- [How to complete this task]:
A verbatim reproduction of every entry is the expected answer.

--

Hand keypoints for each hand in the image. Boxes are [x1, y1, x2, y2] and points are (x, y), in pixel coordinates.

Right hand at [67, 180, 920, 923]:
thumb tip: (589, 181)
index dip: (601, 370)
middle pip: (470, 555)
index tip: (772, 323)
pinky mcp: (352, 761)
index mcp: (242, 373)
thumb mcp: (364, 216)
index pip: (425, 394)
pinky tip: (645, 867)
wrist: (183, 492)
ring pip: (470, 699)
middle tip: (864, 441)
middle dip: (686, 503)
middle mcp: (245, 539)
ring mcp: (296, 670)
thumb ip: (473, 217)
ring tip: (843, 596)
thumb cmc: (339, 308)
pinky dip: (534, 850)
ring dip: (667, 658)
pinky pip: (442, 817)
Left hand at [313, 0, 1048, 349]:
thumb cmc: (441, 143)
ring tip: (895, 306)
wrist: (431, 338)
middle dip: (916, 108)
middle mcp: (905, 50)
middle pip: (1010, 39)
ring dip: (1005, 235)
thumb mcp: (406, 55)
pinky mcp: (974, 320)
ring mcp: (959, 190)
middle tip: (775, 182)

--

- [Task result]:
Hand keypoints for each hand in the image. Boxes are [x1, y1, x2, y2] and points are (x, y), in pixel coordinates.

Right hand at [67, 180, 920, 923]:
thumb tip: (589, 181)
index dip: (601, 370)
middle pip: (470, 555)
index tip: (772, 323)
pinky mcp: (352, 761)
index mcp: (242, 373)
thumb mcp: (364, 216)
index pip: (425, 394)
pinky tip: (645, 867)
wrist: (183, 492)
ring pip: (470, 699)
middle tip: (864, 441)
middle dip: (686, 503)
middle mcp: (245, 539)
ring mcp: (296, 670)
thumb ip: (473, 217)
ring tip: (843, 596)
thumb cmc: (339, 308)
pinky dip: (534, 850)
ring dip: (667, 658)
pinky pip: (442, 817)
Left hand at [313, 0, 1048, 349]:
thumb cmc: (441, 143)
ring tip: (895, 306)
wrist: (431, 338)
middle dip: (916, 108)
middle mcp: (905, 50)
middle pip: (1010, 39)
ring dip: (1005, 235)
thumb mcp: (406, 55)
pinky mcp: (974, 320)
ring mcp: (959, 190)
middle tip: (775, 182)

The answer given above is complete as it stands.